Jedesmal, wenn der Kommissar, nach ein paar Augenblicken der Erholung bei Lucas, wieder hereinkam, begegnete er schon auf der Schwelle Le Cloaguens hellen Augen, diesem Blick eines Hundes, der nicht viel vom Menschen zu erwarten hat, dessen Herrschaft er aber auch nicht zu entgehen vermag.
Ja, das traf die Sache genau. Eine Schicksalsergebenheit, die wehtat, weil sie den Eindruck vermittelte, der Alte habe viel leiden müssen, um so weit zu kommen.
Drei- oder viermal hatte er gefragt:
»Wo ist Madame Le Cloaguen?«
»Sie wartet auf Sie.«
Das beruhigte ihn nicht. Er kannte die ungeduldige und autoritäre Art seiner Frau und konnte sich nicht vorstellen, daß sie ruhig in einem Vorzimmer sitzenblieb.
Traditionsgemäß hatte Maigret mit der »sanften Tour« begonnen, dem Verhör, das in freundlichem, herzlichem Ton begann und bei dem der Eindruck entstand, er messe den gestellten Fragen überhaupt keine Bedeutung bei, ja, er entschuldigte sich dafür, einer bloßen Formalität genügen zu müssen.

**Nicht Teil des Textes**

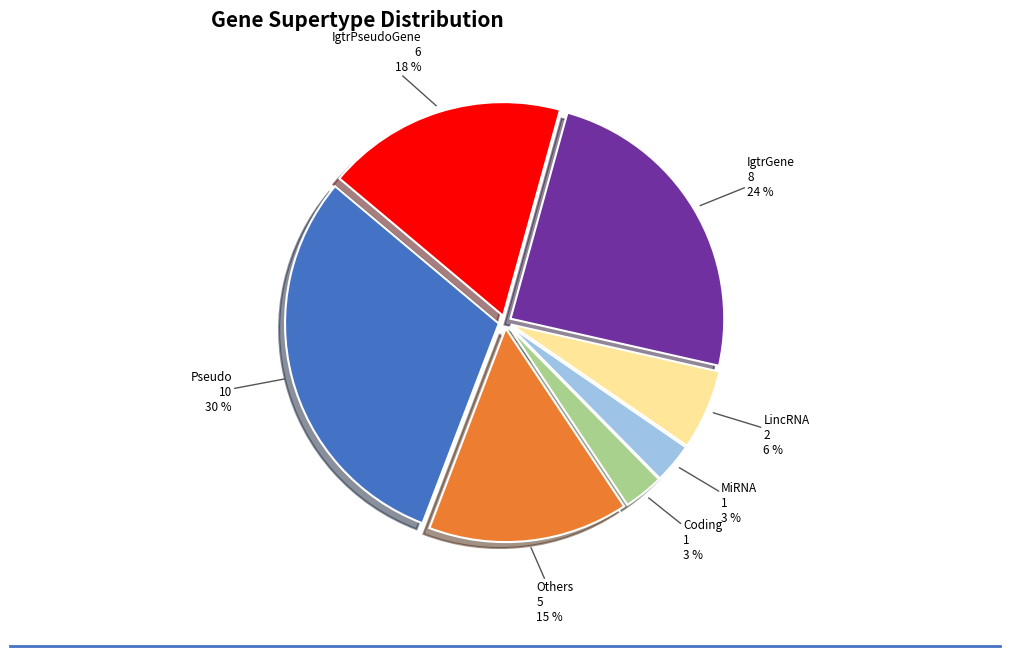

Is there a majority slice in this chart?

No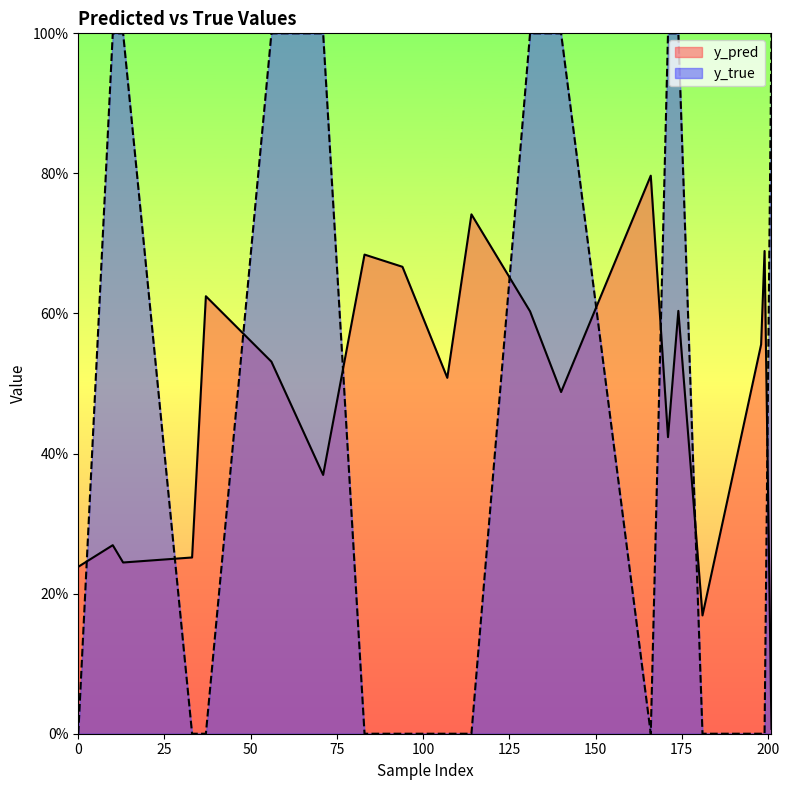

Rank the series by their maximum value, from highest to lowest.

y_true, y_pred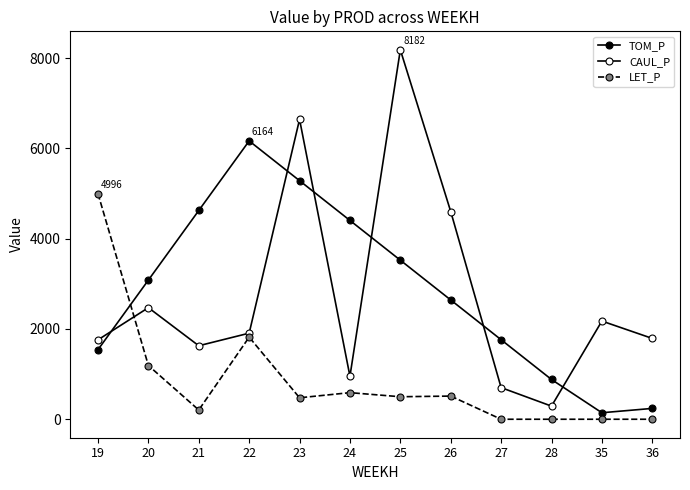

How many intersections are there between CAUL_P and LET_P?

1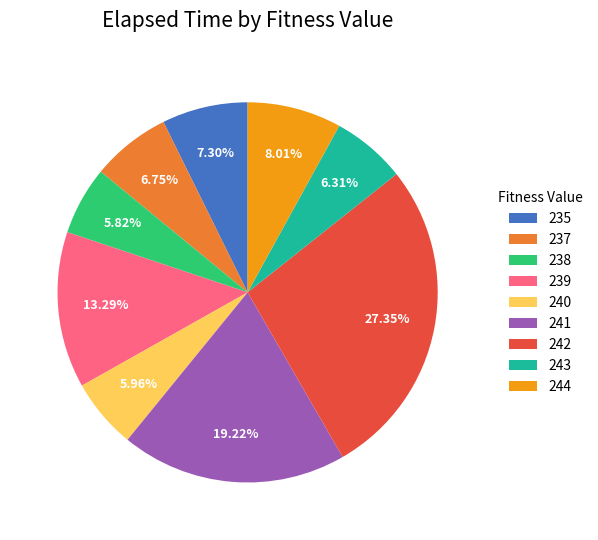

The 244 slice represents 22% of the pie. True or false?

False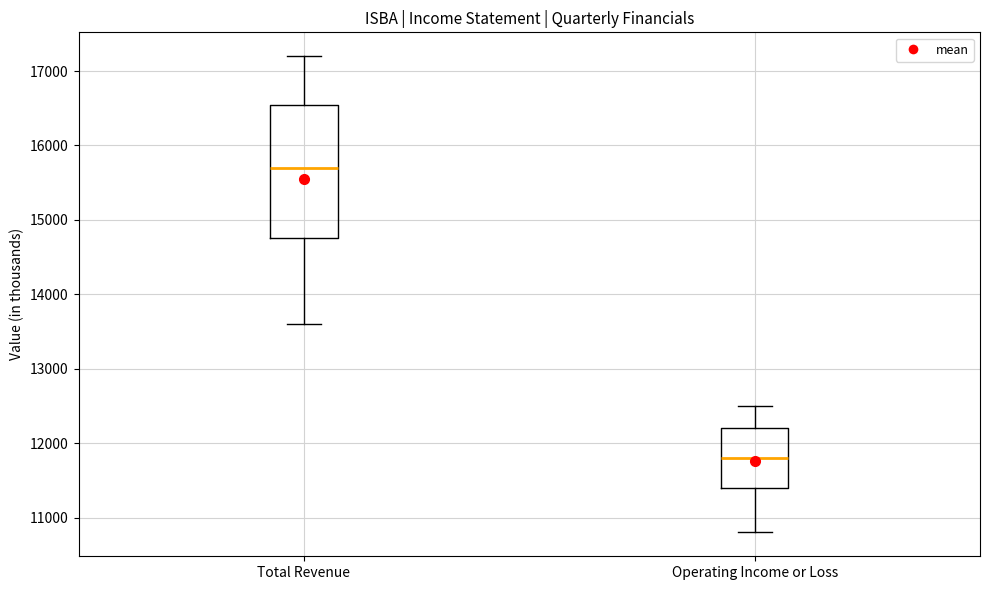

Where is the lower edge of the box for Operating Income or Loss on the y-axis? The values are not printed on the chart, so give them approximately, as read against the axis.

11400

»Ich habe neulich vergessen, einen Punkt zu klären. Nicht wahr, Sie haben uns gesagt, daß Mademoiselle Jeanne, als auf diese bestimmte Art an die Tür geklopft wurde, damit beschäftigt war, Ihnen die Karten zu legen?«
Le Cloaguen hörte zu, ohne zu antworten, schien nicht zu verstehen.
»Mademoiselle Jeanne hat Sie durch eine Tür geschoben, die sie dann hinter Ihnen verschlossen hat. Ich würde nun gern wissen, ob die Karten auf dem Tischchen liegengeblieben sind, oder ob sie sie weggelegt hat. Lassen Sie sich Zeit, denken Sie gut nach. Der Untersuchungsrichter mißt dieser Frage, Gott weiß warum, eine Bedeutung bei, die ich für übertrieben halte …«
Le Cloaguen rührte sich nicht. Er seufzte. Seine merkwürdigen Hände lagen auf den Knien, diese Hände, die, wie neulich im Taxi, Maigrets Aufmerksamkeit erregten.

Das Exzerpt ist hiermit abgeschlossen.